For this exercise, return only the lines in the records below from the one holding "travail du chercheur, abordant" through the one holding "(thickness of sheet)", including both, exactly as they appear and without pictures.
BEGIN DATASET ENTRIES
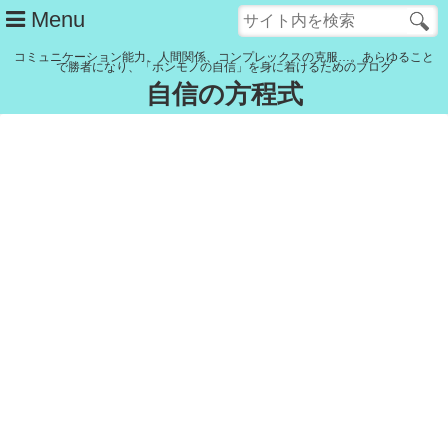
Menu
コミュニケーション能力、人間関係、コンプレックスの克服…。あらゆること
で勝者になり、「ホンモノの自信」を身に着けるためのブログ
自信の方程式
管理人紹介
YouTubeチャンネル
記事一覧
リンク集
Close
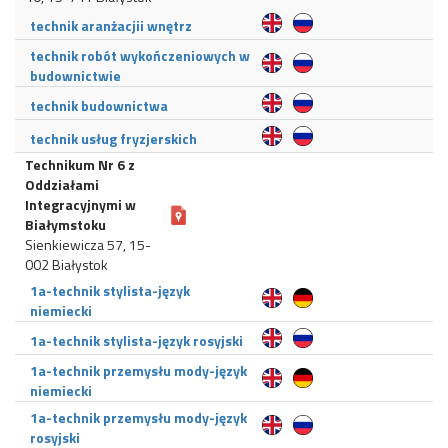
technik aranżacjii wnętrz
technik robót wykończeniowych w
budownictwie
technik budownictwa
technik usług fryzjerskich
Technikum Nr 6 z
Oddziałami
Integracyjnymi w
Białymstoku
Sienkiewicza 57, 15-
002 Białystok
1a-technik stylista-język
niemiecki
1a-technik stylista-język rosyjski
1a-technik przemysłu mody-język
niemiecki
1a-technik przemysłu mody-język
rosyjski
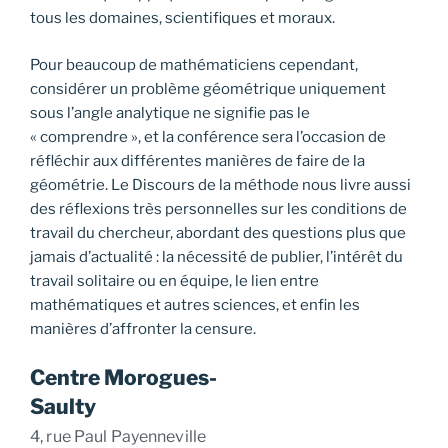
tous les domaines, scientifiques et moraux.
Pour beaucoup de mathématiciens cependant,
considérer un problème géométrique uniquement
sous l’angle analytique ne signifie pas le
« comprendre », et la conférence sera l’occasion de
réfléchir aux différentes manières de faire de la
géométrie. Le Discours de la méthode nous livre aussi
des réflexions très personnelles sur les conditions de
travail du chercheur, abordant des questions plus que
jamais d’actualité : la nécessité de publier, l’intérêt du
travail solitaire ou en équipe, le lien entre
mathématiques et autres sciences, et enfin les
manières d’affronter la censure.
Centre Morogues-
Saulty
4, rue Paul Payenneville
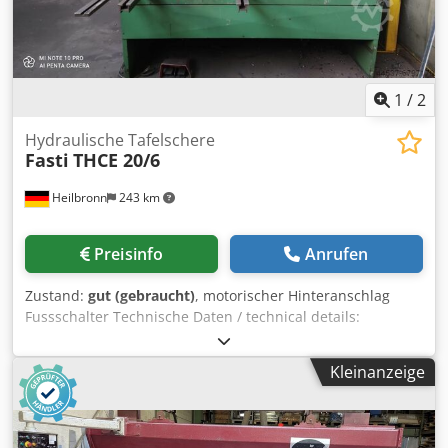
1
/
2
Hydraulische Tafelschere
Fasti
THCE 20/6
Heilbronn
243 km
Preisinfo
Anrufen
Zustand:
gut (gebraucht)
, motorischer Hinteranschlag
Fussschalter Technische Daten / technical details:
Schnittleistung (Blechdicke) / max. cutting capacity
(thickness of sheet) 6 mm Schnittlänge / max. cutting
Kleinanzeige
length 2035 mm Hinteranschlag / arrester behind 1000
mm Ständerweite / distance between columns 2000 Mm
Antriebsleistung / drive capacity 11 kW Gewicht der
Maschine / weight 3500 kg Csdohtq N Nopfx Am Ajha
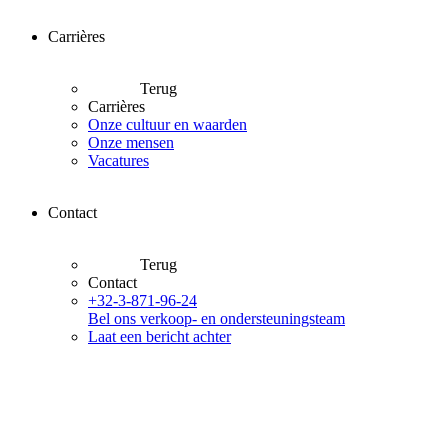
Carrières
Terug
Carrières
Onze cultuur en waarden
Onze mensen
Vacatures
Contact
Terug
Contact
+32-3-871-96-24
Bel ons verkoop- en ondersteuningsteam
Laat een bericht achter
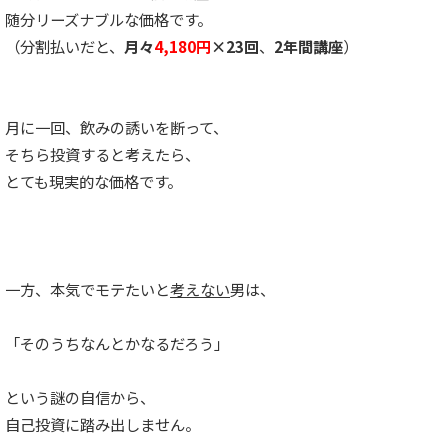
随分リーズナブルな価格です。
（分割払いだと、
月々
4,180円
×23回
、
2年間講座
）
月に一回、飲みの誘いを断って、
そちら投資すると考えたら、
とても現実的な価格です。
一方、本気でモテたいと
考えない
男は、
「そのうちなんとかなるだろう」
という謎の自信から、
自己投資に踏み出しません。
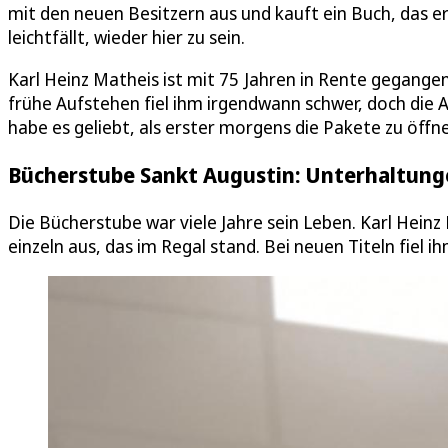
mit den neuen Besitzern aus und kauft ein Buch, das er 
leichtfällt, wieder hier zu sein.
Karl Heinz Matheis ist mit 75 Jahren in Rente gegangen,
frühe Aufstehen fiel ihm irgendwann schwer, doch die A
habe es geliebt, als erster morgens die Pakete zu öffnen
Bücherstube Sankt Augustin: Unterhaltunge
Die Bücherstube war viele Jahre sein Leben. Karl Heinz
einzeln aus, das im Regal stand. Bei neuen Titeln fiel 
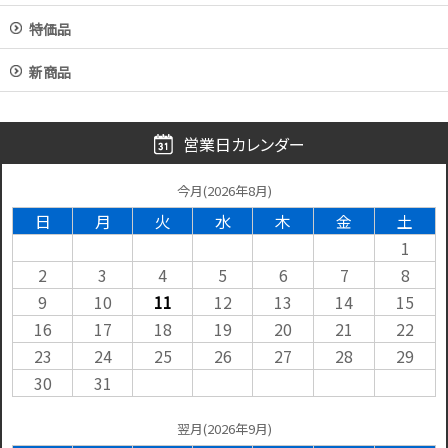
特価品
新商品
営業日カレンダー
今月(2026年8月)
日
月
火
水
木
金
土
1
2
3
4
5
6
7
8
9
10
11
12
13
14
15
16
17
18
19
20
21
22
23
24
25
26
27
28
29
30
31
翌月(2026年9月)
END DATASET ENTRIES
BEGIN DATASET ENTRIES
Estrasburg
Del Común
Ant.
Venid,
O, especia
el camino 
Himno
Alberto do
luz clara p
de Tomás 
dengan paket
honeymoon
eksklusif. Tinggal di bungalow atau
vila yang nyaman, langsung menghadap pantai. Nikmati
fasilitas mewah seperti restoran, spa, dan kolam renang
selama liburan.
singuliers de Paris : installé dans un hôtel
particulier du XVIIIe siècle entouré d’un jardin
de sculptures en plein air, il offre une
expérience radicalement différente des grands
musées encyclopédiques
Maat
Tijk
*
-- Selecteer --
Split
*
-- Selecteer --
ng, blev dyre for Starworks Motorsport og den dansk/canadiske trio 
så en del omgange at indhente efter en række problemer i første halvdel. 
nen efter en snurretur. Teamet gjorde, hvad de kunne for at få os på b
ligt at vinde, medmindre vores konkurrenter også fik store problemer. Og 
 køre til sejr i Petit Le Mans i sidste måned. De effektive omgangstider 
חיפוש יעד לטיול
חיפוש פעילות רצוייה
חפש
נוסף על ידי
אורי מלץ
END DATASET ENTRIES
* **WORKED SOLUTION**:
travail du chercheur, abordant des questions plus que
jamais d’actualité : la nécessité de publier, l’intérêt du
travail solitaire ou en équipe, le lien entre
mathématiques et autres sciences, et enfin les
manières d’affronter la censure.
Centre Morogues-
Saulty
4, rue Paul Payenneville
1
/
2
Hydraulische Tafelschere
Fasti
THCE 20/6
Heilbronn
243 km
Preisinfo
Anrufen
Zustand:
gut (gebraucht)
, motorischer Hinteranschlag
Fussschalter Technische Daten / technical details:
Schnittleistung (Blechdicke) / max. cutting capacity
(thickness of sheet) 6 mm Schnittlänge / max. cutting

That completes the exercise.